YAŞAM ŞEKLİ VURGUSU…
HOD Yönetim Kurulu Üyesi Doç. Dr. Anıl Tombak da, “Kanser tedavisinin çok yönlü bir tedavi olduğuna ve sadece hekimin gayretinin yeterli olmadığına dikkat çekerek, “Tedavide hastanın moralinin yüksek seviyede olması çok önemli. Hasta ve hasta yakınlarının moralini yüksek tutmak amacıyla yeterli psikolojik destek sağlanmalıdır. Psikolojik destek alan hastalar daha umutlu yaşadıkları ve hayata daha olumlu baktıkları için tedaviye uyumları artmakta, bu da hastalığın tedavisinde başarı şansını yükseltmektedir” dedi. Doç. Dr. Tombak, yaşam şekli değişikliğinin de tedaviye olumlu katkı sağlayan bir unsur olduğunu belirtti ve “Sigaradan uzak durulması, hareketli bir yaşam, obeziteden kaçınmak ve dengeli beslenme en önemli yardımcı unsurlardır” dedi.
KUTU KUTU KUTU KUTU
KÖK HÜCRE NAKLİ SAYISINDA HIZLI ARTIŞ
Ülkemizde son 15 yılda kök hücre nakli sayısı Avrupa’ya göre 10 kattan fazla arttı. Toplantıda, ülkemizin Ulusal Kemik İliği Bankası TÜRKÖK’ün kurulmasının kök hücre naklinde yarattığı büyük etkiye dikkat çeken Doç. Dr. Ali İrfan Emre Tekgündüz, “2015 yılında 24’ü pediatrik ve 53’ü erişkin olmak üzere toplam 77 merkezde 3.593 kök hücre nakli gerçekleştirildi. Son 15 yılda Avrupa’daki nakil sayısı yüzde 80 artarken, ülkemizdeki artış yüzde 860 ile 10 kattan fazla oldu. TÜRKÖK Projesi öncesinde ülkemizin 2 merkezine kayıtlı kök hücre vericisi havuzu 20.000’di ve 2015 yılında bu merkezlerden Türk hastalara gerçekleşen nakil sayısı 6’ydı. Nisan 2015’te TÜRKÖK kuruldu. Temmuz 2016 sonu itibariyle 16 ayda donör havuzu 127’bine ulaştı. Bu sürede TÜRKÖK havuzundan Türk hastalara 127 nakil yapıldı”.

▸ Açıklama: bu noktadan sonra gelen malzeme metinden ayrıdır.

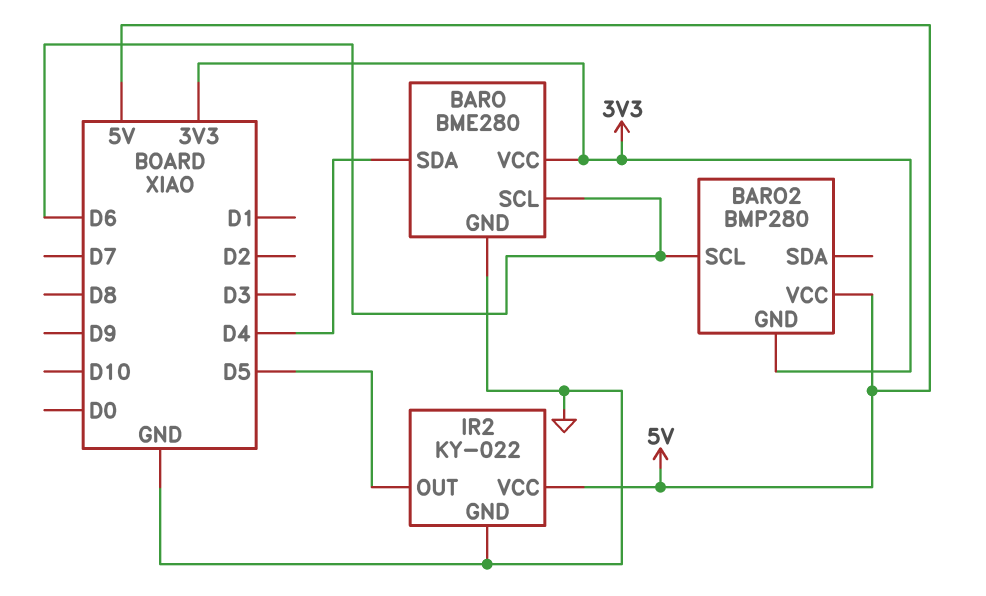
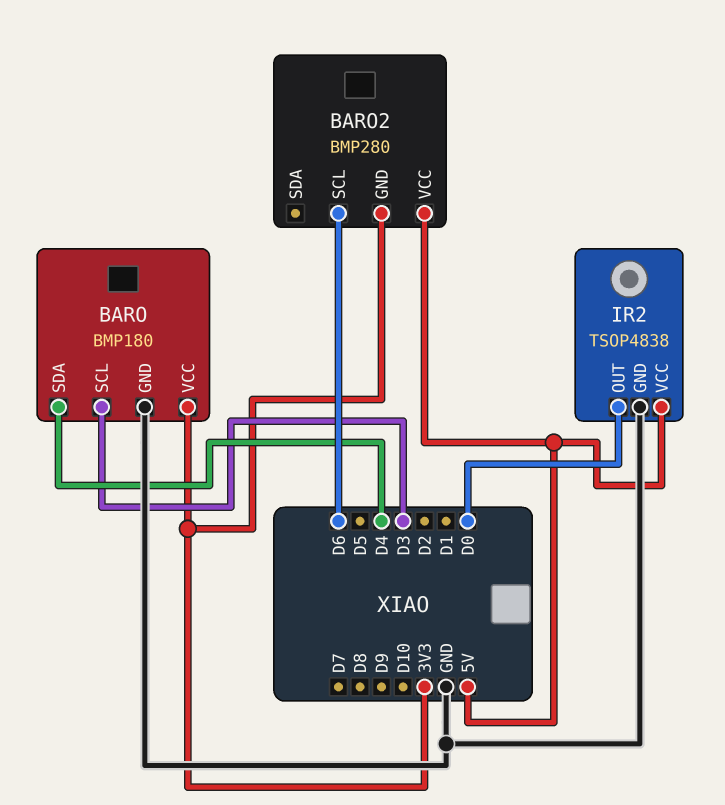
BARO: BME280 -> BMP180
BARO pin SCL: D6 -> D3
IR2: KY-022 -> TSOP4838
IR2 pin OUT: D5 -> D0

DÜNYA KEMİK İLİĞİ BANKASI’NA ÜYE OLDUK
TÜRKÖK’ün Nisan 2016’da Dünya Kemik İliği Bankası Üyesi olduğunu belirten Doç. Dr. Tekgündüz, şunları söyledi:
“Bu süre içinde yurtdışından hastalar için TÜRKÖK’ten 24 aday saptandı. Hatta 4 Ağustos 2016’da bir TÜRKÖK vericisinden ilk yurtdışı nakil Hintli bir hastaya gerçekleştirildi. TÜRKÖK’te, taramadan nakile geçen süre 100 gün iken, yurtdışı bankalarında bu süre 200 gün yani 2 katı. TÜRKÖK bekleme süresini yüzde 50 azalttı. Ayrıca yurtdışı kemik iliği bankalarından yararlanmanın maliyeti 35 bin Euro iken, TÜRKÖK bu maliyeti 7 kat azaltarak 5 bine düşürdü.”